One day I left work after my shift and he was his normal self. Upon returning to work the following day I was shocked to find him on a syringe driver and unconscious ...
I said ‘Did you tell him he’d be dead at the end of this?’
[The nurse] said ‘You know he’s gone downhill we don’t know how long he’s got left’
I said ‘That’s not the issue did you tell him he’d be dead?’
[The nurse] was unable to answer me.
The previous evening [the patient] had been alert and perfectly capable of decision making and conversation I was concerned that the inevitable outcome if he succumbed to a syringe driver would be his death. I wanted to be reassured that he had been given a full explanation before allowing a syringe driver to be introduced. [The nurse] was unable to provide me with any reassurance. Knowing [the patient] as I did I am confident that he to would not have allowed the introduction of a syringe driver had he known of the outcome.
[The patient] subsequently remained unconscious until his death.

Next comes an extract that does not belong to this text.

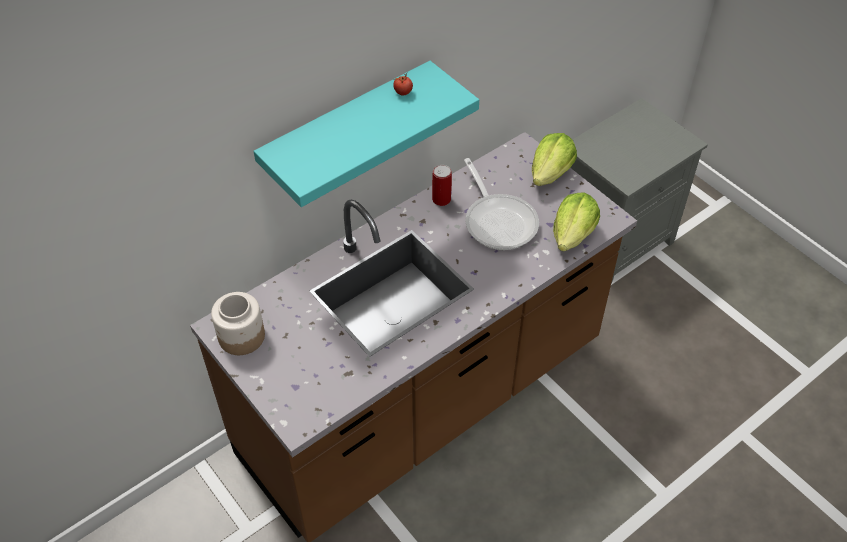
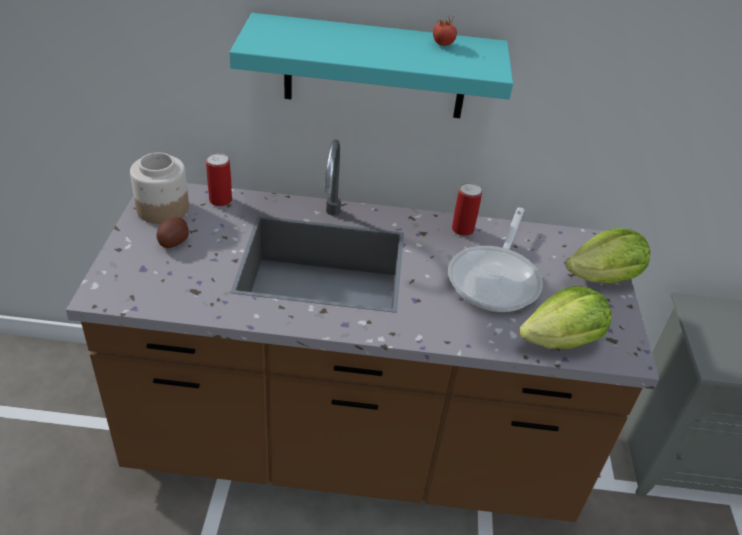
camera: 40 degrees right, 10 degrees down
(269, 299) = (220, 200): none -> can
(285, 353) = (173, 242): none -> potato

He lasted some while. Whilst accepting that I have no medical qualification I am concerned that he was certainly not in imminent fear of death when he allowed the syringe driver to be introduced.
I know that there was considerable disquiet amongst both the nursing and auxiliary staff over [the patient].
After the syringe driver had been introduced I felt unable to discuss [the patient] with his family when they visited. Families often naturally seek reassurance from any member of staff when they visit. Things like ‘How does he look to you?’ I was so upset by the whole situation that I felt unable to face them until his death. I was worried that I would say something out of turn.
There was an atmosphere between [the nurse] and I which led to us speaking in his office on a couple of occasions over the following week. He accused me of ‘Failing to come to terms with death’. This was ludicrous by then I had over 7 years experience in elderly care and had seen many many deaths. He failed to see my point that this death had been unnecessary.
I cannot explain why I didn’t speak out against the regime within the ward. I feel incredibly guilty about the death of ...
I can recall a patient being admitted onto the ward almost unconscious. She was an elderly Welsh lady. [A nurse] spoke to the family and explained that the lady was in pain and that all in all the syringe driver should be used to relieve her pain. The family were united in the belief that all medication should be stopped to see if that brought about a change in their mothers condition.
The medication was withdrawn and over the next couple of days the lady improved beyond all recognition within a short time I remember walking arm in arm with her along the corridor having a conversation. She was subsequently discharged home to live with her daughter. I understand that she lived for a further year. This would certainly not have happened were the syringe driver set up upon her arrival.” (HCO110756, pp1–3)
The Panel found nothing in any of the records, medical or otherwise, it has examined that would undermine Pauline Spilka’s account. Her experience is confirmed by the case studies the Panel has prepared – these are intended to convey the experience of the patients as recorded in their medical records (without actually publishing those records). The Panel has considered issues concerned with the particular syringe drivers, known by their tradename of Graseby, and is aware of the Hazard Notices which applied. The Panel's analysis does not rest upon any issue relating to these notices.
Case Study 1 illustrates a pattern of prescribing and administering which quickly led to death. The patient, however, was being considered for placement back in a nursing home only days before her death.